* _Рабочее задание_
Можете дословно извлечь из текста об Аполлинере фрагмент, начиная с «Нечасто встречаются одержимые» и заканчивая «мечтаний, остывших страстей.»?

* _Фрагмент текста_

◆ ◆ ◆ ◆

Нечасто встречаются одержимые изобретательством реформаторы, которые бы не просто с бережностью Аполлинера дорожили заветами прошлого, но и так успешно, как он, продвигались колеями преемства, прежде чем замахнуться на коренные преобразования. Да и тогда сохранили бы право на аполлинеровское самоопределение: «Я никогда не поступал как разрушитель, всегда как строитель».

Зрелости Аполлинер достиг, выступив дальним наследником средневековых певцов поманившей было, но незадавшейся «любви-злосчастия», немецких романтиков в их благоговении перед всем патриархально-легендарным, Ламартина и Верлена с их напевной грустью. Источники аполлинеровской печали — древнее, извечное для элегических дум сетование: быстротечная река жизни есть не что иное, как поток невосполнимых утрат, преходящих радостей, развеянных мечтаний, остывших страстей.

◆ ◆ ◆ ◆

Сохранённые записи
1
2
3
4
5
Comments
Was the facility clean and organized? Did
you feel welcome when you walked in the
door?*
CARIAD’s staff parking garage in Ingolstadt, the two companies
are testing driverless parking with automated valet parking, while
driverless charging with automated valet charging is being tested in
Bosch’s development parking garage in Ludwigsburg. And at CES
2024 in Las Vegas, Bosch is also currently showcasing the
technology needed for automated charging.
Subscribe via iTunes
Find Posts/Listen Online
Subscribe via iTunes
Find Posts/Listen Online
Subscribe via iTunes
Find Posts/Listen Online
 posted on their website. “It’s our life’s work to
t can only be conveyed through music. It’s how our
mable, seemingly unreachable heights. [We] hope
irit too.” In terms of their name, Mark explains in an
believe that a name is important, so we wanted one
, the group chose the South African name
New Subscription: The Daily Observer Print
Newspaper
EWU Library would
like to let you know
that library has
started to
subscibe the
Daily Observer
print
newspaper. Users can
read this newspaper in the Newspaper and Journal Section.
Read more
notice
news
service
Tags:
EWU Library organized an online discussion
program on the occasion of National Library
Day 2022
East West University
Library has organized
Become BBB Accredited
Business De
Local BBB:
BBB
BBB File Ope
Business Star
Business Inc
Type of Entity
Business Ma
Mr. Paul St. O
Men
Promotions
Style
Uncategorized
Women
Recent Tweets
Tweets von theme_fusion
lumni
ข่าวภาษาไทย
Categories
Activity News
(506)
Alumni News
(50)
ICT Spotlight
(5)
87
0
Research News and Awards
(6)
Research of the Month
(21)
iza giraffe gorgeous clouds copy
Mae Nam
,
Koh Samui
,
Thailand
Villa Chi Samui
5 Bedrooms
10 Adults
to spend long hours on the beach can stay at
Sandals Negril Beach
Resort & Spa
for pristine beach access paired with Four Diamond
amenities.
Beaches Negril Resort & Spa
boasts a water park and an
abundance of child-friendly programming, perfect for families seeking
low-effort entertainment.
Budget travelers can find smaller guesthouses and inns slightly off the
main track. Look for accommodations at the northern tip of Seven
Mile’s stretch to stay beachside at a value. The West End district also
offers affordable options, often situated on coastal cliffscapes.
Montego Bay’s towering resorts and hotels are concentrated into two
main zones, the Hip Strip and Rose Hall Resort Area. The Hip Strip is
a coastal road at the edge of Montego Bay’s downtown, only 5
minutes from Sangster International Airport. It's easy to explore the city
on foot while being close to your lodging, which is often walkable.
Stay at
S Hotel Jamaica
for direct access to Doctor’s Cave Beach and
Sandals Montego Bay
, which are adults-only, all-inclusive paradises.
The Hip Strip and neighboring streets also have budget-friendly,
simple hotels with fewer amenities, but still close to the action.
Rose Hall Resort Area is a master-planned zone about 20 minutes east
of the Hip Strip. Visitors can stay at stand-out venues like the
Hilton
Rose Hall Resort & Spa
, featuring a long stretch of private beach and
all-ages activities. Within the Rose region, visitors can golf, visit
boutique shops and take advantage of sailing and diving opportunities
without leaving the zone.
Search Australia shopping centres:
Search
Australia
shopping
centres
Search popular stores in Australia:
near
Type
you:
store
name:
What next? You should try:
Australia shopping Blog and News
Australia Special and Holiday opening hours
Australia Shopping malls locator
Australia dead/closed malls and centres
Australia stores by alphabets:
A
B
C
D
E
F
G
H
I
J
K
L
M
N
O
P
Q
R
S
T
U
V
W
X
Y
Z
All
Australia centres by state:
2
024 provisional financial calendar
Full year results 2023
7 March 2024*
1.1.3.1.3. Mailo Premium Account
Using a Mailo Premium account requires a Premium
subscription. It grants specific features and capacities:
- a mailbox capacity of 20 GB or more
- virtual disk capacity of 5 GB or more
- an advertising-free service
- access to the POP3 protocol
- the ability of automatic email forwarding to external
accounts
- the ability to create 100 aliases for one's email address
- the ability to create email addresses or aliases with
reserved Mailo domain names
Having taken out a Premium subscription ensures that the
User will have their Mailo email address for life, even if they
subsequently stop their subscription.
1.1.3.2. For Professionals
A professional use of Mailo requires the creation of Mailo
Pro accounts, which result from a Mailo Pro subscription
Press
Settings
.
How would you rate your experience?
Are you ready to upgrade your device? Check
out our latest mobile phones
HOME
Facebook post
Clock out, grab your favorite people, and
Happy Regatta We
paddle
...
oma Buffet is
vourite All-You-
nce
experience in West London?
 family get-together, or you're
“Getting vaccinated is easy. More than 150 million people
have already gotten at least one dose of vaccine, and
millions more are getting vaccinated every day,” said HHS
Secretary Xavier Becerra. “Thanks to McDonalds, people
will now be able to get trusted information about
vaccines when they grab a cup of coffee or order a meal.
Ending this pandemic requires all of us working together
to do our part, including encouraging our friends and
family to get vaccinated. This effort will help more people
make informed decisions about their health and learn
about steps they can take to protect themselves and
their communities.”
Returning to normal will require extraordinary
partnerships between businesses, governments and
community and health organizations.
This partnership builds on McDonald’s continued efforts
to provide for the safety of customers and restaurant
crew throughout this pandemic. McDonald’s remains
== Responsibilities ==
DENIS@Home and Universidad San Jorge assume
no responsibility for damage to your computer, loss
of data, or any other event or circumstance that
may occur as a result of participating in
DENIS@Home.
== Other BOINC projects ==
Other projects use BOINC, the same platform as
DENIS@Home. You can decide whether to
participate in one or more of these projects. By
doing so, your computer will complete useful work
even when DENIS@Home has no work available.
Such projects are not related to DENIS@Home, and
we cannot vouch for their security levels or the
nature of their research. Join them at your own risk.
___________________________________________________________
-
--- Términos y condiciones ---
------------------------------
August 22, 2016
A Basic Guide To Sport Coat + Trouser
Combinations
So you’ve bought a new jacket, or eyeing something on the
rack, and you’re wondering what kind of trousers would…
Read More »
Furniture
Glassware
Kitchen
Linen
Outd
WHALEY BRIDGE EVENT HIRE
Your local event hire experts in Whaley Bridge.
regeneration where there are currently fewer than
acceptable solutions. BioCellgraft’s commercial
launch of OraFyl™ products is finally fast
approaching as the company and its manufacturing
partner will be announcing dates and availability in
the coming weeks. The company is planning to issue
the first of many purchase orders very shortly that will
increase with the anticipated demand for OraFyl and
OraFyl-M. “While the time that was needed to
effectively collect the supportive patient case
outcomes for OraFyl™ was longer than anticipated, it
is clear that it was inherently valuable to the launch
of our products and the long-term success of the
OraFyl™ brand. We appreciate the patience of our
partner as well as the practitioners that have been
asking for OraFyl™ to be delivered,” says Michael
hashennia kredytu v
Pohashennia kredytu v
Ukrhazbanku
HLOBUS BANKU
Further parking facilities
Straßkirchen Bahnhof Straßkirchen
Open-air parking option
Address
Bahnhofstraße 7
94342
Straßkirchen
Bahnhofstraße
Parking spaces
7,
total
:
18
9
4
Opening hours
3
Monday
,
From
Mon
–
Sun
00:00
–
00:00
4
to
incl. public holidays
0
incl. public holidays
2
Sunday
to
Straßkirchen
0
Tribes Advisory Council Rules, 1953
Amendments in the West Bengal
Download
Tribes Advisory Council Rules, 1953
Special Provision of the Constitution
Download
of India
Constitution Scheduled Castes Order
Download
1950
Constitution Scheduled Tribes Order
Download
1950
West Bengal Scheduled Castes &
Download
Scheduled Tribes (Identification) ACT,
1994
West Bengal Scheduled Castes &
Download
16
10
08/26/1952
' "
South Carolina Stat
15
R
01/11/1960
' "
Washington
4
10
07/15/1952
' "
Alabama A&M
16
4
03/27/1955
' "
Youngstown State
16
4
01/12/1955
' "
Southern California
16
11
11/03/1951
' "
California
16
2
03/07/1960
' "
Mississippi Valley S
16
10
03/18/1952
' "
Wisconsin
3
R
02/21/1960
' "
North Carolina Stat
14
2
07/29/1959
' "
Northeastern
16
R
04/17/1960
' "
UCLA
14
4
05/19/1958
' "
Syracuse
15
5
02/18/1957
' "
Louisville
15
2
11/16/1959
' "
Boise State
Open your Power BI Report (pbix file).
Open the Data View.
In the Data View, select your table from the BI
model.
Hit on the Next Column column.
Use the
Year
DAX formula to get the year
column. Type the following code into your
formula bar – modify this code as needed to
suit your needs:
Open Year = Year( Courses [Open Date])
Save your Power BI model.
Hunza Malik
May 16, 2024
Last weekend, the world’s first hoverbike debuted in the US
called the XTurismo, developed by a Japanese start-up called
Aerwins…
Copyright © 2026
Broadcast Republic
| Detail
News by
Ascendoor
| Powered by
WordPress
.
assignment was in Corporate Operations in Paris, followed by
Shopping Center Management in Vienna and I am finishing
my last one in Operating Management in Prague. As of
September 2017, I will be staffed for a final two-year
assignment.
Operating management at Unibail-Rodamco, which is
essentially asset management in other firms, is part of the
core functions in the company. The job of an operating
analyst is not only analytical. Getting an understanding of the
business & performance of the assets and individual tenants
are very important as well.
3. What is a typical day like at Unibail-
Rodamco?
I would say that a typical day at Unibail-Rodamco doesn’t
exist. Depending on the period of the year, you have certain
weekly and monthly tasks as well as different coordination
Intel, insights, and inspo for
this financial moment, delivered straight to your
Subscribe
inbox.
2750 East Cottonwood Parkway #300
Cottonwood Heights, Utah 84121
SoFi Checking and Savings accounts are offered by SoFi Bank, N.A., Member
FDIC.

◆ ◆ ◆ ◆

* _Результат ниже_
Нечасто встречаются одержимые изобретательством реформаторы, которые бы не просто с бережностью Аполлинера дорожили заветами прошлого, но и так успешно, как он, продвигались колеями преемства, прежде чем замахнуться на коренные преобразования. Да и тогда сохранили бы право на аполлинеровское самоопределение: «Я никогда не поступал как разрушитель, всегда как строитель».

Зрелости Аполлинер достиг, выступив дальним наследником средневековых певцов поманившей было, но незадавшейся «любви-злосчастия», немецких романтиков в их благоговении перед всем патриархально-легендарным, Ламартина и Верлена с их напевной грустью. Источники аполлинеровской печали — древнее, извечное для элегических дум сетование: быстротечная река жизни есть не что иное, как поток невосполнимых утрат, преходящих радостей, развеянных мечтаний, остывших страстей.